Depuis le tremblement de terre de mardi, on s'est beaucoup posé la question: pourquoi? Pourquoi tant de souffrance imposée au peuple haïtien? Après la dictature, l'anarchie, la pauvreté, les ouragans, les glissements de terrain, voici qu'un tremblement de terre frappe. Dans un pays disposant de si peu d'infrastructures, si mal organisé, c'est la pire catastrophe naturelle imaginable. Surtout que ce séisme a fait preuve d'une sorte de sadisme: l'aéroport et le port ont été endommagés, ce qui ralentit considérablement l'acheminement de l'aide humanitaire.

Pourquoi? La reconstruction intelligente de Port-au-Prince dépend peut-être de la réponse qu'on donne à cette interrogation.

LA MALÉDICTION - Rejetée catégoriquement par les élites intellectuelles, cette thèse n'en reste pas moins répandue dans la population, dit-on. Les Haïtiens paieraient pour quelque faute commise dans le passé. «Nous pensons qu'Haïti est pauvre, non parce qu'il n'y a pas de ressources dans le pays, mais parce que nous sommes sous la malédiction de Dieu», a déjà soutenu un pasteur local bien connu. «Il n'y a pas de malédiction haïtienne: il n'y a qu'un peuple qui tente de vivre comme d'autres», rétorque Dany Laferrière.

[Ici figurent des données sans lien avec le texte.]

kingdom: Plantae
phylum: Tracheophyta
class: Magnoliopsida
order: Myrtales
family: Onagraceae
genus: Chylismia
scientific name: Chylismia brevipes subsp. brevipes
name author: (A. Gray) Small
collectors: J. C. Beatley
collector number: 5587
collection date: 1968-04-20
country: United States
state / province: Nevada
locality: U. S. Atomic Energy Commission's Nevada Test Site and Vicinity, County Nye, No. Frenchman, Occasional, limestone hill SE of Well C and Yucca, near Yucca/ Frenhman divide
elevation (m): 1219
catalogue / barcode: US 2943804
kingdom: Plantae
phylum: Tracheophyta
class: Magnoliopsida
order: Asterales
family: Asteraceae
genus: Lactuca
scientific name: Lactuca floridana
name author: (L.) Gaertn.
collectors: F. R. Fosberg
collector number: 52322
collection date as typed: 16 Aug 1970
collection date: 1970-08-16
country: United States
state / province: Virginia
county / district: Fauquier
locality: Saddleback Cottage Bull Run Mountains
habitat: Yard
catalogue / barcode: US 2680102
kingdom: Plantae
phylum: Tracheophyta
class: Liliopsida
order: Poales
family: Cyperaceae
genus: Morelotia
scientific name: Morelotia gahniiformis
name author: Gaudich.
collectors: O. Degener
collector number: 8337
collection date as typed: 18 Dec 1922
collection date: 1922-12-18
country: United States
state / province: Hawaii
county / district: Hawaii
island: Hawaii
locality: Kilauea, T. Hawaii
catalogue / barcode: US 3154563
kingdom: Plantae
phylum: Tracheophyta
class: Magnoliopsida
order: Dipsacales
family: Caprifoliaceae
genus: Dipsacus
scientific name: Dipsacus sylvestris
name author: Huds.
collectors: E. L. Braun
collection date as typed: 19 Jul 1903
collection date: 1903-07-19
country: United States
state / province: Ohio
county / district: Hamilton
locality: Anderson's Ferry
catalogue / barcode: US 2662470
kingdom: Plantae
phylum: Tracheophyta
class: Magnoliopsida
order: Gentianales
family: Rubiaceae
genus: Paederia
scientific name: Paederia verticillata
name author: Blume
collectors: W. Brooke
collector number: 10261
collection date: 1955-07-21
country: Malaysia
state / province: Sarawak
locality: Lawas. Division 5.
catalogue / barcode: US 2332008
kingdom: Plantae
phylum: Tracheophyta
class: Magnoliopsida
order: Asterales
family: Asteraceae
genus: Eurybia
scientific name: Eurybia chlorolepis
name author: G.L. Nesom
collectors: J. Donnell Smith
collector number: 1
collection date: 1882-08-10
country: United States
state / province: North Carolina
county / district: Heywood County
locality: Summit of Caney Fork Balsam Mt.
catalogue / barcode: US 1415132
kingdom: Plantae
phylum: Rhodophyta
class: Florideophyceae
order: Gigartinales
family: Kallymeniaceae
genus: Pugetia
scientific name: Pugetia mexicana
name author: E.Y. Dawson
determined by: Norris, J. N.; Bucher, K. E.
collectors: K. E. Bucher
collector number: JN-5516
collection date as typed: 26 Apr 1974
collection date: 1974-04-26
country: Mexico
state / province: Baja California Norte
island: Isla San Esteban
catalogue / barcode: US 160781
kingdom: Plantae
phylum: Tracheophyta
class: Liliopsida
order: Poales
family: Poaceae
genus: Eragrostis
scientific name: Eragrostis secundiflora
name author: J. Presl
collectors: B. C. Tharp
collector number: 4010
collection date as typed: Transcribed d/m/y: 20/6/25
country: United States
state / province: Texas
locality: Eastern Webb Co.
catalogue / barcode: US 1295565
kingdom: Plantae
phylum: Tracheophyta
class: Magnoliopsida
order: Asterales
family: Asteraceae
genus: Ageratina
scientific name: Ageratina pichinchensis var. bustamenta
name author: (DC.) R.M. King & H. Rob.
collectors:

LES ÉTRANGERS - Beaucoup d'Haïtiens et d'observateurs estiment qu'Haïti est surtout victime du pillage et des manigances des puissances étrangères. D'abord la France, qui exigea un prix fort pour consentir à l'indépendance. Ensuite les États-Unis, qui occupèrent le pays de 1915 à 1934 et ne cessent depuis de se mêler de ses affaires (soutien au régime Duvalier, coup d'État contre Aristide). Le romancier Jean Métellus écrit: «La communauté internationale ne s'occupe qu'épisodiquement d'Haïti, essentiellement lorsqu'il y a des morts en grand nombre. Mais elle autorisa (de 1991 à 1994) l'embargo qui engendra une situation économique catastrophique.»

LA BOURGEOISIE - La bourgeoisie haïtienne s'est longtemps contentée de s'enrichir sans se soucier du bien-être de la population ou de la nécessité de doter le pays d'un régime politique et économique plus juste, et donc durable. Même des membres de cette élite la décrivent comme «un clan d'individus aussi fortunés qu'arriérés, culturellement pauvres, brutalement matérialistes, bêtement égoïstes, apatrides, ayant une haine et une peur viscérales du peuple, une vision étroite de l'économie haïtienne et une perception très limitée de la nation», a écrit l'économiste Rose Nesmy Saint-Louis.

Pourquoi? Alors que, de notre pays si confortable, nous voyons les Haïtiens souffrir, la question nous hante.